C’est depuis les années 90 que le Hezbollah s’est employé à installer son propre réseau, en utilisant d’abord l’infrastructure de communication libanaise à des fins qui le desservent, avant de s’accorder une certaine autonomie et de construire la sienne.

Assisté par les Iraniens, notamment à travers Iran Telecom, comme l’ont affirmé certaines personnes interrogées par IB, le Hezbollah a intégré, petit à petit, le réseau de communication mondial.

En 2007, Iran Telecom serait intervenue, par le biais de trois sociétés: deux libanaises, Spectrum Investment, une entreprise de télécommunications et Jihad al-Bina, une société de construction relevant du Hezbollah, et une iranienne, MTN Irancell, qui a installé au Liban des réseaux téléphoniques privés, munis de cellules cryptées à haute fréquence.

D’après un expert européen qui a étudié le dossier de près, c’est le matériel de MTN Irancell qui est installé au sud, notamment la fibre optique.

Spectrum Investment et Jihad al-Bina figurent sur la liste des compagnies sanctionnées par l’OFAC (Office of Foreign Assets Control – Bureau de contrôle des actifs étrangers aux États-Unis). La première est accusée de financer des réseaux de télécommunication du Hezbollah, reliant le parti pro-iranien au marché mondial des télécommunications et d’être impliquée, de manière générale, dans des activités qui soutiennent le Hezbollah, tant sur le plan financier que sur le plan des renseignements et des opérations.

Quant à Jihad al-Bina, elle aurait, selon des informations recueillies par IB, permis la construction et le financement des infrastructures des tunnels mais aussi du réseau de télécommunication du Hezb.

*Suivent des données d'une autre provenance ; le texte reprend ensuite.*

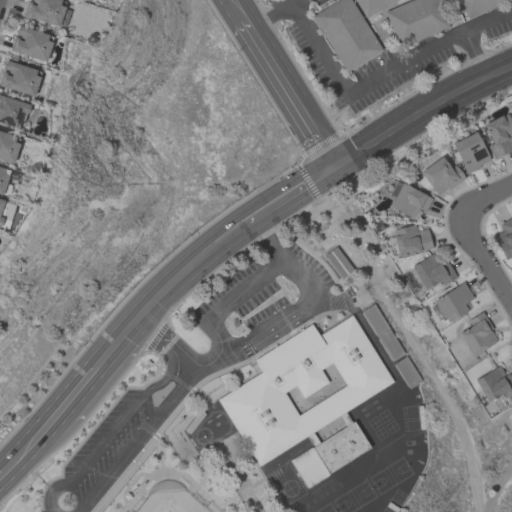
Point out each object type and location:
building: (370, 5)
building: (478, 6)
building: (479, 6)
road: (241, 8)
building: (44, 10)
building: (45, 11)
road: (272, 12)
building: (414, 20)
building: (416, 21)
building: (349, 30)
road: (463, 30)
building: (345, 33)
building: (30, 43)
building: (32, 45)
road: (382, 73)
road: (486, 77)
building: (18, 78)
building: (20, 80)
road: (290, 90)
building: (11, 110)
building: (12, 113)
road: (397, 127)
building: (498, 135)
building: (498, 135)
building: (7, 147)
building: (8, 147)
building: (468, 152)
building: (470, 153)
traffic signals: (334, 165)
building: (440, 173)
building: (440, 175)
building: (4, 180)
building: (5, 180)
road: (284, 183)
road: (299, 199)
building: (406, 199)
building: (407, 201)
building: (2, 208)
building: (1, 210)
road: (224, 226)
road: (470, 237)
building: (504, 237)
building: (505, 238)
road: (239, 240)
building: (408, 240)
building: (409, 241)
road: (270, 244)
building: (337, 261)
building: (338, 263)
building: (431, 271)
building: (432, 271)
road: (301, 275)
road: (173, 281)
building: (452, 301)
road: (227, 302)
building: (453, 303)
building: (381, 331)
building: (476, 334)
building: (478, 334)
road: (166, 345)
building: (391, 347)
road: (96, 366)
building: (406, 371)
road: (433, 380)
building: (494, 383)
building: (494, 385)
building: (307, 398)
building: (308, 399)
road: (30, 441)
road: (0, 472)
road: (108, 477)
road: (496, 487)
park: (168, 498)
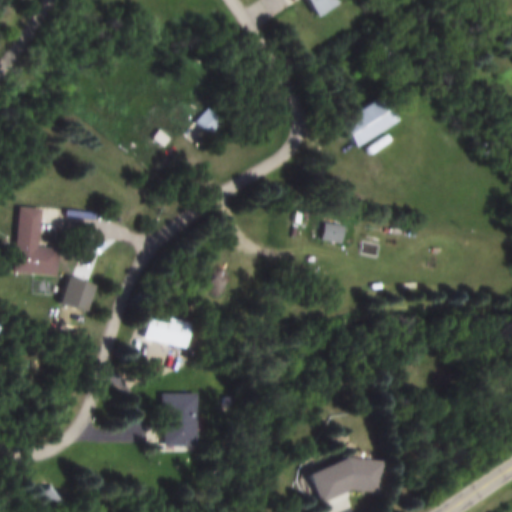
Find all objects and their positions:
building: (325, 6)
building: (208, 122)
building: (371, 122)
building: (160, 139)
building: (331, 235)
building: (35, 247)
building: (167, 331)
building: (178, 421)
road: (74, 423)
building: (347, 480)
road: (476, 487)
building: (52, 501)
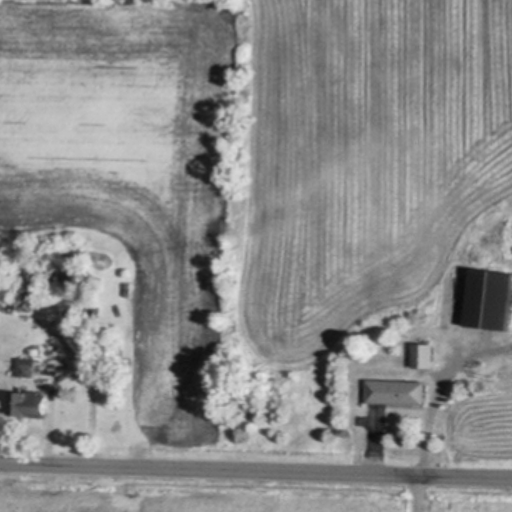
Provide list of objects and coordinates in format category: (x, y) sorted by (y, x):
building: (25, 299)
building: (488, 299)
building: (487, 302)
building: (422, 356)
building: (421, 358)
building: (24, 367)
road: (69, 376)
building: (394, 392)
building: (395, 394)
building: (31, 405)
building: (26, 406)
road: (425, 437)
road: (371, 451)
road: (255, 472)
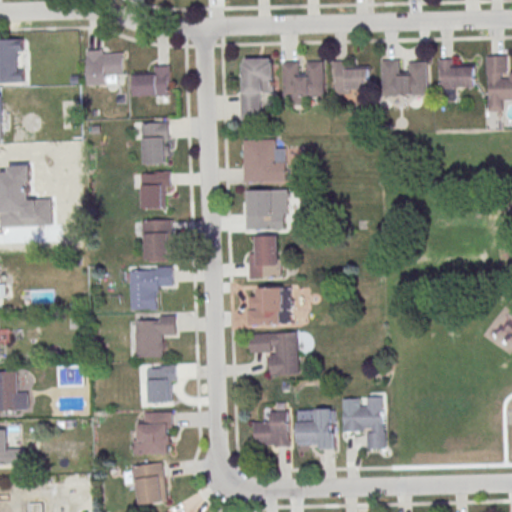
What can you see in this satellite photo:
road: (308, 4)
road: (254, 26)
road: (254, 44)
building: (11, 60)
building: (12, 60)
building: (103, 65)
building: (104, 66)
building: (456, 75)
building: (352, 78)
building: (404, 78)
building: (405, 78)
building: (303, 79)
building: (154, 82)
building: (498, 82)
building: (498, 82)
building: (255, 85)
building: (1, 117)
building: (1, 118)
building: (155, 141)
building: (156, 142)
building: (263, 161)
building: (268, 161)
building: (156, 189)
building: (156, 189)
building: (41, 193)
building: (267, 209)
building: (270, 209)
building: (157, 238)
building: (158, 239)
road: (209, 253)
building: (266, 257)
building: (266, 257)
building: (0, 281)
building: (150, 285)
road: (193, 285)
building: (149, 286)
building: (269, 305)
road: (231, 328)
building: (154, 334)
building: (154, 335)
building: (279, 350)
building: (279, 350)
building: (0, 352)
building: (163, 384)
building: (12, 394)
building: (369, 421)
building: (369, 421)
building: (317, 429)
building: (274, 430)
building: (154, 433)
building: (155, 434)
building: (7, 450)
building: (149, 482)
road: (369, 486)
building: (85, 489)
building: (49, 499)
building: (49, 500)
road: (10, 501)
road: (383, 503)
building: (166, 510)
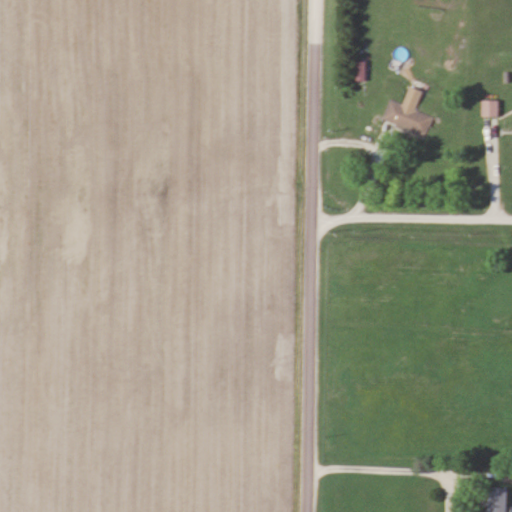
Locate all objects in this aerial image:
building: (491, 107)
building: (409, 112)
road: (487, 169)
road: (411, 218)
road: (310, 256)
road: (391, 470)
building: (498, 498)
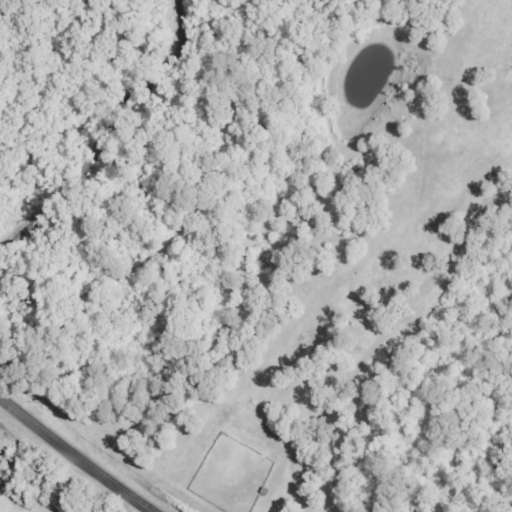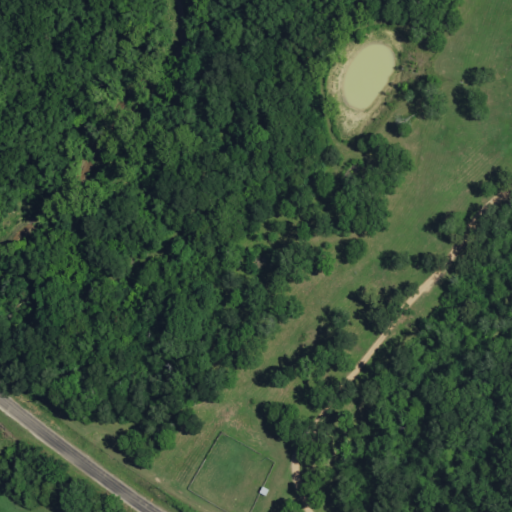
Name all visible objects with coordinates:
road: (381, 335)
road: (72, 457)
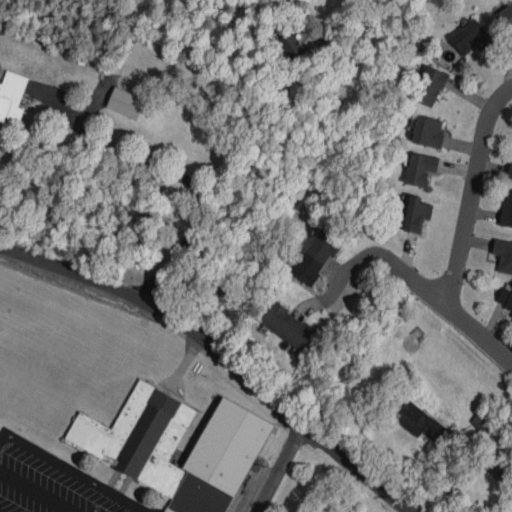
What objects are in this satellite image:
building: (507, 15)
building: (471, 36)
building: (291, 44)
building: (429, 85)
building: (11, 95)
building: (125, 102)
building: (428, 131)
building: (420, 168)
building: (509, 171)
road: (181, 173)
road: (306, 206)
building: (507, 208)
building: (416, 213)
road: (463, 233)
building: (503, 253)
building: (315, 256)
road: (382, 257)
building: (505, 297)
building: (289, 326)
road: (220, 354)
building: (416, 419)
building: (176, 447)
road: (42, 451)
road: (279, 468)
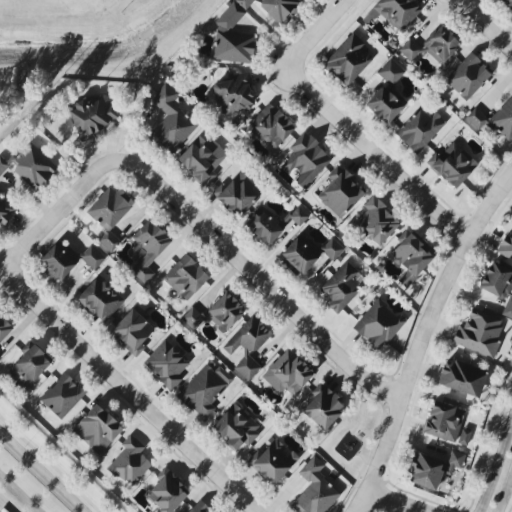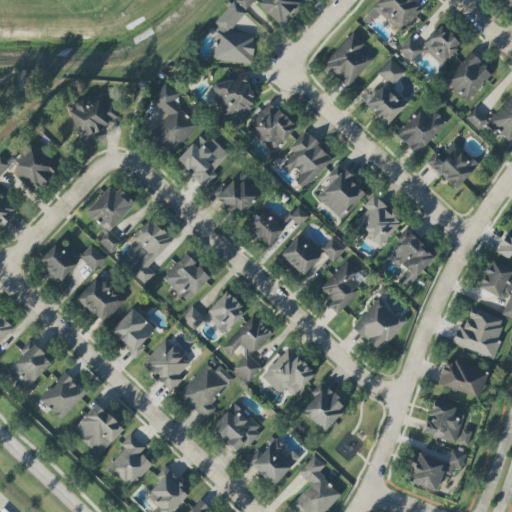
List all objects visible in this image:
building: (508, 3)
building: (279, 8)
building: (394, 12)
road: (485, 24)
road: (317, 31)
building: (233, 38)
park: (85, 43)
building: (432, 46)
building: (347, 60)
building: (391, 72)
road: (9, 76)
building: (468, 77)
building: (23, 81)
road: (10, 87)
building: (235, 94)
building: (386, 104)
building: (93, 116)
building: (494, 120)
building: (171, 121)
building: (271, 126)
building: (419, 130)
road: (377, 156)
building: (202, 159)
building: (306, 161)
building: (453, 164)
building: (30, 167)
building: (339, 192)
building: (235, 197)
building: (5, 212)
building: (109, 214)
road: (57, 215)
building: (299, 216)
building: (377, 222)
building: (264, 227)
building: (505, 247)
building: (147, 249)
building: (332, 249)
building: (300, 254)
building: (92, 257)
building: (411, 259)
building: (55, 263)
building: (185, 277)
road: (255, 278)
building: (499, 284)
building: (342, 287)
building: (100, 300)
building: (224, 312)
building: (192, 318)
building: (378, 325)
building: (4, 328)
road: (426, 328)
building: (132, 332)
building: (479, 333)
building: (248, 347)
building: (167, 364)
building: (28, 368)
building: (287, 374)
building: (462, 378)
building: (205, 390)
building: (62, 396)
road: (132, 396)
building: (323, 407)
building: (443, 422)
building: (236, 428)
building: (97, 429)
building: (130, 462)
building: (273, 462)
road: (497, 468)
building: (433, 469)
road: (41, 473)
building: (315, 489)
building: (167, 492)
road: (506, 495)
road: (361, 503)
road: (389, 503)
building: (199, 508)
road: (3, 509)
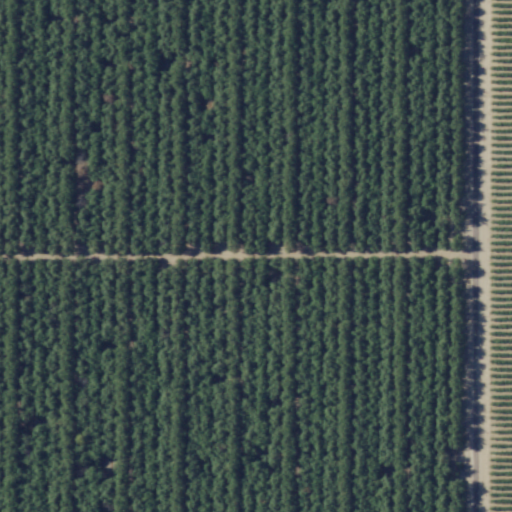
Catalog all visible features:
road: (480, 396)
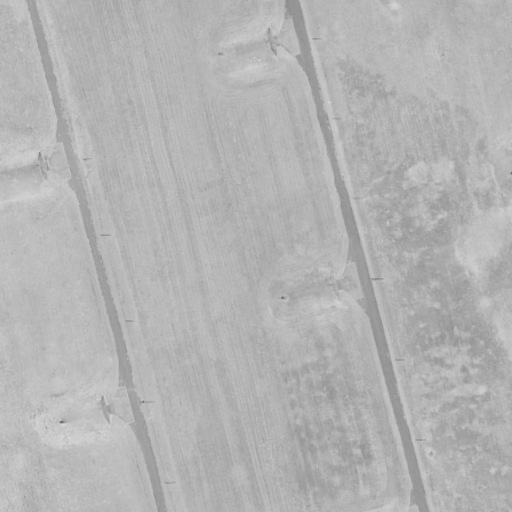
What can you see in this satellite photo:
road: (98, 255)
road: (358, 256)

Selon un communiqué publié en 2007 par le Département du Trésor américain, cette société aurait "utilisé des moyens trompeurs pour obtenir, auprès d’organisations internationales de développement, des financements pour des projets et des services de construction au Liban".

Basée dans la Békaa, Jihad al-Bina est directement financée par l’Iran et dirigée par des membres du Hezbollah, sous la supervision du conseil de la Choura, à la tête duquel siège le secrétaire général de cette formation, Hassan Nasrallah.

Un impact sur le réseau officiel

Ayant apparemment connu un développement considérable pour y intégrer toutes les dernières technologies, le réseau de télécommunication installé serait tel qu’un arrêt de l’ensemble du réseau du Hezbollah détruirait celui de l’État libanais. Car le réseau de l’État constituerait, en quelque sorte, le "nœud central" auquel seraient connectées la plupart des branches de la structure hezbollahie, d’après les explications de ce même expert.

Son démantèlement reste apparemment complexe, non seulement à cause de son intégration aux infrastructures nationales, mais pour deux autres raisons: la difficulté de localiser et de neutraliser ses composantes diversifiées et parce que la suppression des réseaux fixes et sans fil rencontrent des défis technologiques et opérationnels. S’y ajoute la capacité du Hezbollah à remplacer ou rétablir rapidement les composants affectés.

Que comprend le réseau?

Hautement sophistiqué, le réseau de télécommunication du Hezb est donc doté d’une architecture distribuée en fibres optiques. Il soutiendrait le VoIP (une technologie qui permet de passer des appels sur Internet haut débit, au lieu des lignes traditionnelles) et s’interfacerait avec la technologie mondiale, facilitant des cyber-attaques anonymes et le financement via des VPN. Il engloberait, par ailleurs, un système autonome (AS), un protocole Internet (IP), une plage d’adresses IP, un satellite ainsi que d’autres installations que nous élaborerons un peu plus loin.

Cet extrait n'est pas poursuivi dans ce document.